Below is a problem I'm currently working on:

Let $V$ be the set of all real-valued functions on $\mathbb{R}$. Let $W$ be the subset of $V$ consisting of all functions $f$ with property $f(a) = 0$ for all $a\in \mathbb{Q}$. Prove that $W$ is an infinite-dimensional vector space over $\mathbb{Q}$.

Here are my thoughts so far:

Since every real number is either rational or irrational, it's enough to say how such a function behaves on the irrational numbers. We could take $f(x) = 1$ on the irrational numbers, $f(x) = x$ on the irrational numbers, $f(x) = x^2$ on the irrational numbers, etc. This gives an infinite basis for $W$ over $\mathbb{Q}$ by letting $f(x)$ be $0$ on the rational numbers and a power of $x$ on the irrational numbers.
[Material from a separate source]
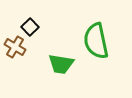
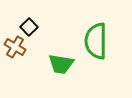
black square: moved 1 px left
green semicircle: rotated 12 degrees clockwise
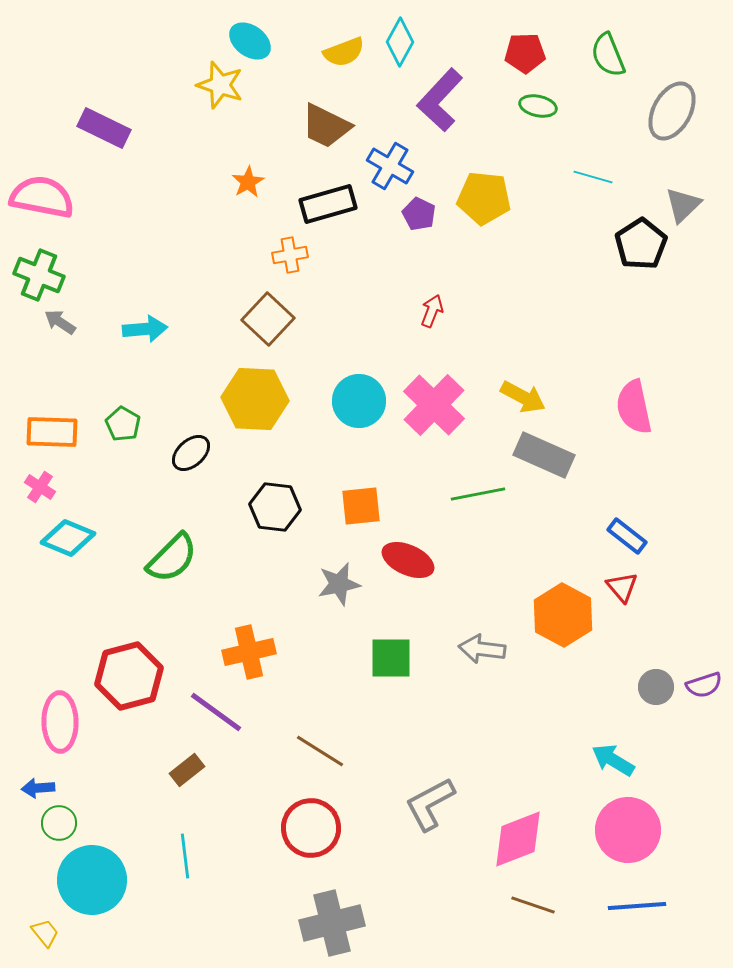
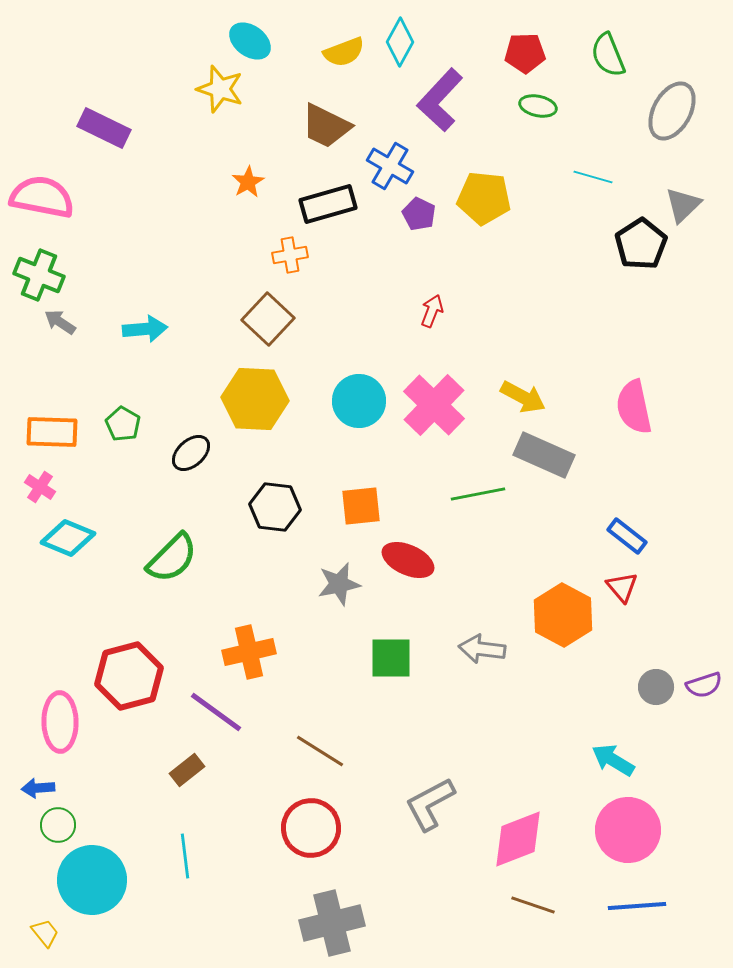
yellow star at (220, 85): moved 4 px down
green circle at (59, 823): moved 1 px left, 2 px down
Does the above suffice? Or am I missing something completely from the wording of the problem? Do I have to be more careful?

Thanks!

Answer 1

Yes that proof works, but you have to be careful at the end. You found an infinite linearly independent set. It is not a basis, but it still proves that $V$ is infinite-dimensional.

Answer 2

Your construction is fine. To finish the proof you have to prove that your sequence is linearly independent. If $\sum c_i x^{i}=0$ for all irrational numbers $x$ we have to show that $c_i=0$ for all $i$. This follows from the fact that non-zero polynomials can have only finite number of zeros.

Answer 3

Yes, our OP testguy807's proof is essentially correct, save for the minor caveats mentioned by Kabo Murphy and Anthony Ter in their answers.

Here's another way of looking at it:

It is easy to see that $W$ is a vector space over $\Bbb Q$; I leave the details to the reader, as has been done by my colleagues.

Since $V$ consists of all real-valued functions on $\Bbb R$, there is no requirement of continuity imposed; likewise, neither is there on the elements of $W$; thus for any

$r \in \Bbb R \setminus \Bbb Q \tag 1$

we may define the function

$f_r \in W \tag 2$

via

$f_r(r) = 1, \tag 3$

and

$f_r(s) = 0, \; s \ni \Bbb R \setminus \Bbb Q, \; s \ne r; \tag 4$

of course $f_r(a) = 0$ for $a \in \Bbb Q$; for distinct

$r_i \in \Bbb R \setminus \Bbb Q, \; 1 \le i \le n, \; n \in \Bbb N, \tag 5$

the functions $f_{r_i}$ are linearly independent over $\Bbb Q$; for if

$f = \displaystyle \sum_1^n \alpha_i f_{r_i} = 0, \tag 6$

with

$\alpha_i \in \Bbb Q, \tag 7$

evaluating $f$ on $r_j$ yields

$\alpha_j = \alpha_j f_{r_j}(r_j) = \displaystyle \sum_{i = 1}^n \alpha_i f_{r_i}(r_j) = f(r_j) = 0. \tag 8$

There are clearly an uncountable infinity of functions $f_{r_i}$; thus $\dim_{\Bbb Q}W$ cannot be finite.

$OE\Delta$.